The trotters, reduced to a gelatinous tenderness, would be plated and served as part of the meal, together with a little saucer of soy sauce. I remember draining the bowl and happily picking at the soft, soft nuts.
Funnily enough, the alchemy of peanuts and trotters means that you hardly taste the porkiness of the pig’s feet, only a nutty fragrance that is accentuated by the addition of a handful of dried Chinese jujubes.
And here you have the classic anatomy of a Cantonese soup.
First, you have the meat — which can be pork, beef, mutton or fish. Then you have the complementary ingredients, which can be root vegetables such as radishes, carrots or lotus root, or beans or dried leafy vegetables. And finally, there will always be dried jujubes, dates, ginger, dried citrus peel or any of a vast variety of Chinese herbs.
Every ingredient has a purpose.
The meat will either strengthen or cool the body. The root or leafy vegetables will play supporting roles for flavor or for health. Herbs or aromatics will neutralize certain undesirable effects — like ginger taking away the pungency of fish or pork, and dried jujubes adding sweetness where it is needed.
The long, slow simmering melds the flavors of the various ingredients and allows them to come together in the soup bowl.

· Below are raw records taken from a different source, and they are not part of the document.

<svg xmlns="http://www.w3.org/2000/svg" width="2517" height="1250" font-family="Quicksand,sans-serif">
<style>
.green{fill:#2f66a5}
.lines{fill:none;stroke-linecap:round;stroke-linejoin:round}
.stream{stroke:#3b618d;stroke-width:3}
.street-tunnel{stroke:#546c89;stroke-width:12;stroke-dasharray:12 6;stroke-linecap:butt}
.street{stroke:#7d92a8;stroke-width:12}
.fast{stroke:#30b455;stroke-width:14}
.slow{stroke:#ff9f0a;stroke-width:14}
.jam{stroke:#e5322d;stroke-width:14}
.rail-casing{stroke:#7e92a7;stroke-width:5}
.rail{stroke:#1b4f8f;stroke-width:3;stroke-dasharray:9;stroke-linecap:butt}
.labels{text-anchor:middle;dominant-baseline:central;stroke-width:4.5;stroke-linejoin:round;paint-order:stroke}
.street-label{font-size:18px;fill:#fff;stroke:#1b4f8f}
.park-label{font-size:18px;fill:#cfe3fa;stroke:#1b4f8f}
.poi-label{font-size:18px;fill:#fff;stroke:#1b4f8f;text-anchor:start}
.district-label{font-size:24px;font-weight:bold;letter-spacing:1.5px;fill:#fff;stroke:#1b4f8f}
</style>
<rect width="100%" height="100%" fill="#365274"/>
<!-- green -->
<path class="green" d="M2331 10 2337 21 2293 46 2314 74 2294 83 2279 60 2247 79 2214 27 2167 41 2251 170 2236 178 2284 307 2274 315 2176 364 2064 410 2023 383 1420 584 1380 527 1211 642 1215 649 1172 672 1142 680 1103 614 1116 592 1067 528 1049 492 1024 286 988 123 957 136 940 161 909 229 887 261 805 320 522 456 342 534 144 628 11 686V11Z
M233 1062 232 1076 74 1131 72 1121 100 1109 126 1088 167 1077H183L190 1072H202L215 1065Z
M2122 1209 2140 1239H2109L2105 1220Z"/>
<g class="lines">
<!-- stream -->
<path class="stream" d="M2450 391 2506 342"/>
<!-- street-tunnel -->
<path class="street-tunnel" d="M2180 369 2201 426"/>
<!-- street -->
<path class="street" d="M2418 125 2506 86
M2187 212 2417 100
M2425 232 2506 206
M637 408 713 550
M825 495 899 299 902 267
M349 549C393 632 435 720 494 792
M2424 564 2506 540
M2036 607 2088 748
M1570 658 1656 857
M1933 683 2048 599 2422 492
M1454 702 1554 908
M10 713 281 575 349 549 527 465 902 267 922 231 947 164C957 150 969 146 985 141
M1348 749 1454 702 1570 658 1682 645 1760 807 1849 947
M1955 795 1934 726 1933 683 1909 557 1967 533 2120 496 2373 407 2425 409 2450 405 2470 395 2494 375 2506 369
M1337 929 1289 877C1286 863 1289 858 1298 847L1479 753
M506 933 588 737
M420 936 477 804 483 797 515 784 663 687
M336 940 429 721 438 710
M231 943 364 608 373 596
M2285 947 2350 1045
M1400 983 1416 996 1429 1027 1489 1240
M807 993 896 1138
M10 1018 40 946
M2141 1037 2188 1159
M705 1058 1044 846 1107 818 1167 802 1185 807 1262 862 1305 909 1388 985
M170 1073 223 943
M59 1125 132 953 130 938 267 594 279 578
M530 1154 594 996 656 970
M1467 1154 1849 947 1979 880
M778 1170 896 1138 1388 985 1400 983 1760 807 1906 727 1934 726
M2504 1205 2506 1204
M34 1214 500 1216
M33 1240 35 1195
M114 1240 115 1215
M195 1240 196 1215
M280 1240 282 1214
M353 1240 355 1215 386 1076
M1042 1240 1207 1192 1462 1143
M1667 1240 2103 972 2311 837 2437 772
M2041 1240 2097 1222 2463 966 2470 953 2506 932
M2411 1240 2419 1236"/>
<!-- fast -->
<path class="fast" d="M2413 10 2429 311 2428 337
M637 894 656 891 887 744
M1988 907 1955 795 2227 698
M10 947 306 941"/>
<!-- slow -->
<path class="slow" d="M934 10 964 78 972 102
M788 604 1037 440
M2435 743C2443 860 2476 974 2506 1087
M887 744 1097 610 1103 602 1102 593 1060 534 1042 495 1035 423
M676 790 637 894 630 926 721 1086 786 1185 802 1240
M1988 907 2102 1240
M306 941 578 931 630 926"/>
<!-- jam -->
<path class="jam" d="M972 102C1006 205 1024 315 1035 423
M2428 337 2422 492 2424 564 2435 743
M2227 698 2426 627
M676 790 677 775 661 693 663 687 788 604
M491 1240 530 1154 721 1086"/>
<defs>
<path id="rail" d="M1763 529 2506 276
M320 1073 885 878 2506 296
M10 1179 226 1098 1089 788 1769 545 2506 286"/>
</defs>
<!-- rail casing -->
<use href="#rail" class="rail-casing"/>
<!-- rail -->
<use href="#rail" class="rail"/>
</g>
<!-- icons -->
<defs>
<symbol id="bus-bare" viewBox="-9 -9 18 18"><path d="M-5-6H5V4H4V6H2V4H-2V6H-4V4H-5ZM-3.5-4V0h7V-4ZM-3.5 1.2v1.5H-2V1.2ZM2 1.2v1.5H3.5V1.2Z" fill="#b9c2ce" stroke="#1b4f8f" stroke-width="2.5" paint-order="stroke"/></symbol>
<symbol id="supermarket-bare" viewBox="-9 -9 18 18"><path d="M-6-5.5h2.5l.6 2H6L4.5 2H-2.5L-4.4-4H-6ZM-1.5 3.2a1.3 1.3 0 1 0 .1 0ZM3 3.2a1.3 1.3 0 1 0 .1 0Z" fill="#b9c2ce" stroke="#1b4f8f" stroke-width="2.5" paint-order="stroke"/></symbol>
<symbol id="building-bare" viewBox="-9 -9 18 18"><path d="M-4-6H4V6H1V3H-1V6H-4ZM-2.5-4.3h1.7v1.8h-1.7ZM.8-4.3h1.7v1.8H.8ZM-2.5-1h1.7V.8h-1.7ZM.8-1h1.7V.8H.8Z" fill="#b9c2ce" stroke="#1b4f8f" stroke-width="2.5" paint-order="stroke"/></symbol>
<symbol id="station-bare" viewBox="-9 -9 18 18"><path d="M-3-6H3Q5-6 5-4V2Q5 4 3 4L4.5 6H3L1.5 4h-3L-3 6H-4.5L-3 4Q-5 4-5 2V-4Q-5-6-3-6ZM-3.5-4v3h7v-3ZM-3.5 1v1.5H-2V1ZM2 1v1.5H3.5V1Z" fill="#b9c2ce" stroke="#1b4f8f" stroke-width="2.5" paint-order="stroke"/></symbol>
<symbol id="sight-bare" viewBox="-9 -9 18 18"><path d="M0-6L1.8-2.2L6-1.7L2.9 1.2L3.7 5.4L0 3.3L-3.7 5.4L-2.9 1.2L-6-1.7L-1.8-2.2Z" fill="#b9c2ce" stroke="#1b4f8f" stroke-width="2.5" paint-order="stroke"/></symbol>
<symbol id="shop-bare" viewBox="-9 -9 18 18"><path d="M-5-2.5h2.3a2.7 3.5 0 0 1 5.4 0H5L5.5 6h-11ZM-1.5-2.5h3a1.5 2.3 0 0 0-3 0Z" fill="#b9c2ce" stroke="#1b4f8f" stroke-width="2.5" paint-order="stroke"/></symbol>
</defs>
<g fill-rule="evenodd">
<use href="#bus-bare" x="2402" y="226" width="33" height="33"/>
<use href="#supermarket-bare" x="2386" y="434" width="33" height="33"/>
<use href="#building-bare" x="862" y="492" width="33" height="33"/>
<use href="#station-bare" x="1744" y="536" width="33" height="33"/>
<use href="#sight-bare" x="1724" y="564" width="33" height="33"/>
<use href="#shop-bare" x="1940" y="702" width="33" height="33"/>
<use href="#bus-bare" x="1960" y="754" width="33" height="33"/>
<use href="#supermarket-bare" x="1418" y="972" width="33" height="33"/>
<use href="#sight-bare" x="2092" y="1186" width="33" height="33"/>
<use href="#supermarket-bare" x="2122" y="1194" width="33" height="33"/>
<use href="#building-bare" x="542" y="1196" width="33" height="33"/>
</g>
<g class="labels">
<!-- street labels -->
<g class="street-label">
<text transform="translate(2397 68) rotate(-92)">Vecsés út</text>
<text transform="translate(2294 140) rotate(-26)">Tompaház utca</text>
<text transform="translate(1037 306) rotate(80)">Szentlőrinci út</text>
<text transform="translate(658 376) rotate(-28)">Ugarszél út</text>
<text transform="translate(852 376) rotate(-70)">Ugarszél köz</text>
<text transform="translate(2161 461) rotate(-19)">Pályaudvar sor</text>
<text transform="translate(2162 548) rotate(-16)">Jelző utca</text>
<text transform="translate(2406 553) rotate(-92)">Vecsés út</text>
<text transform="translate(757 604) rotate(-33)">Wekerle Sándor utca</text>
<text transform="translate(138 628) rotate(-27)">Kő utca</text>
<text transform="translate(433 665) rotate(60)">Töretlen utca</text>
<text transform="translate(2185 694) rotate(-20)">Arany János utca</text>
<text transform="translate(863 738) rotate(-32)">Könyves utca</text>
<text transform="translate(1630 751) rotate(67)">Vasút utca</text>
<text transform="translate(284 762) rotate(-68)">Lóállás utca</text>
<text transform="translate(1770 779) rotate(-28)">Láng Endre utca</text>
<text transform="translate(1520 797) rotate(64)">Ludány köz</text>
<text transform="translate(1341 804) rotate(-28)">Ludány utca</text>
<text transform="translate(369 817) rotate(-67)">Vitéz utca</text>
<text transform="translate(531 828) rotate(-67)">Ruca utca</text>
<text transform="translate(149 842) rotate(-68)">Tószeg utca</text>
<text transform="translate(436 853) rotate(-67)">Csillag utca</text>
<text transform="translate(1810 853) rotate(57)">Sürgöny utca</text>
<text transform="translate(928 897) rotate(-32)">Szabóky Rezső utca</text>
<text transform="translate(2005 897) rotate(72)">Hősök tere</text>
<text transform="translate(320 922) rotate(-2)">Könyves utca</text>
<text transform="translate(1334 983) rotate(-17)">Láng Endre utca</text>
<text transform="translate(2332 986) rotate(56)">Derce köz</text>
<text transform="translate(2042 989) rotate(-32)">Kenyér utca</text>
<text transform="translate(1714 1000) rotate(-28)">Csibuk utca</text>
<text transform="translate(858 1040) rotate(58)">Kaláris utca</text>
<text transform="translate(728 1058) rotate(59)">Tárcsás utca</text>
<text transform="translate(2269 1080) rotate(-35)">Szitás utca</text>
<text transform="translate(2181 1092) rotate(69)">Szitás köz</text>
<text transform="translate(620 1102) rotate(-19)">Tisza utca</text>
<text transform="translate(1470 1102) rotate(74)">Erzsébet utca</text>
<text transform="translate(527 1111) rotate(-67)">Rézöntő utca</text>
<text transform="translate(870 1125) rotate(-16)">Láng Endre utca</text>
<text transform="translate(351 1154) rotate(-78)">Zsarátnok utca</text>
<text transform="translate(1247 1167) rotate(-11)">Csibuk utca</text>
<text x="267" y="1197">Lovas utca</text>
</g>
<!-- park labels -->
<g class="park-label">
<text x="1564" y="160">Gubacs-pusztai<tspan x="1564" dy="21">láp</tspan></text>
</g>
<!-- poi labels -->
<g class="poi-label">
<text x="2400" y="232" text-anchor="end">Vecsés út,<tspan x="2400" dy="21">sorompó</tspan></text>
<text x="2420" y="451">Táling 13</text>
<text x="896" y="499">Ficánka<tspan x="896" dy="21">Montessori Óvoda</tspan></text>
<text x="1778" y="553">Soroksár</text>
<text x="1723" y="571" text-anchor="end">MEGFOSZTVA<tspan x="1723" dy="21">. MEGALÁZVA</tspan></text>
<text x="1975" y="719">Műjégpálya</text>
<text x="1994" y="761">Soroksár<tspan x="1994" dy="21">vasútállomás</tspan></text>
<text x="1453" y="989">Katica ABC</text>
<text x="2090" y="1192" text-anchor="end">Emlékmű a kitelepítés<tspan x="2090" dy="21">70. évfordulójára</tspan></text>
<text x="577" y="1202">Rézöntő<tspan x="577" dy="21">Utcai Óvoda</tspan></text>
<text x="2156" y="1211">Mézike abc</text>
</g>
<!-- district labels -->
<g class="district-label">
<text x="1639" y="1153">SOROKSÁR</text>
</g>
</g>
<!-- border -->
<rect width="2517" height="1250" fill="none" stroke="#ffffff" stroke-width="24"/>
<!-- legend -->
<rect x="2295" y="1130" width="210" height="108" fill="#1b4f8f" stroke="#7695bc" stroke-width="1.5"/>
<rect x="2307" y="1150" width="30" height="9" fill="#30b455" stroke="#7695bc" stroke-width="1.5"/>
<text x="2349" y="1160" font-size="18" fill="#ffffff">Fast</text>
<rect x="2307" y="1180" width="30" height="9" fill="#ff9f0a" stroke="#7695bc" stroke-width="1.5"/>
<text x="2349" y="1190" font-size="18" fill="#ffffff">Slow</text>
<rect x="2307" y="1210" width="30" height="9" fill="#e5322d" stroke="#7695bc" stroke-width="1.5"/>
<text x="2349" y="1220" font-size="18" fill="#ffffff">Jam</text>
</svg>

Unlike Western soups, the treasured end product is the liquid, the soup, and not the ingredients that first went into the pot. These soup dregs, or tangzha as we call them, are often discarded. In fact, after three hours of simmering, almost all of the flavor has already been extracted.
And there are soups for every purpose.
The Cantonese grandmother’s idea of chicken soup is to double boil a minced chicken breast. The result is a clear consomme that will tempt even the most recalcitrant invalid.
There are soups that will make you bright-eyed and clear-brained for those examination days, soups to revive flagging appetites, broths to boost energy after a hard day’s workout, and a whole cookbook of soups for the new mother recovering from childbirth.
Soups are flash-boiled, simmered, steamed and double-boiled. There are also soups that resemble the stews of other provinces, but the Cantonese differentiate them by calling these geng, or thick broths.
The most infamous, of course, is shark’s fin soup. But with the ban on shark fins in most Chinese cities, this looks like a thing of the past. Instead, a vegetable called shark’s fin melon is now very popular. This is very much like spaghetti squash and takes well to the cooking with shredded chicken, crabs and mushrooms to produce a tasty substitute.
In Shunde county, in South China’s Guangdong province, the Cantonese chefs like producing a thick broth that features the local fish, which is first fried and then deboned before being added to the broth with aromatic mushrooms.
The importance of soup to the Cantonese can be seen in the description of their daily meals. For an average family, sancai yitang, three dishes and a soup, sums it up.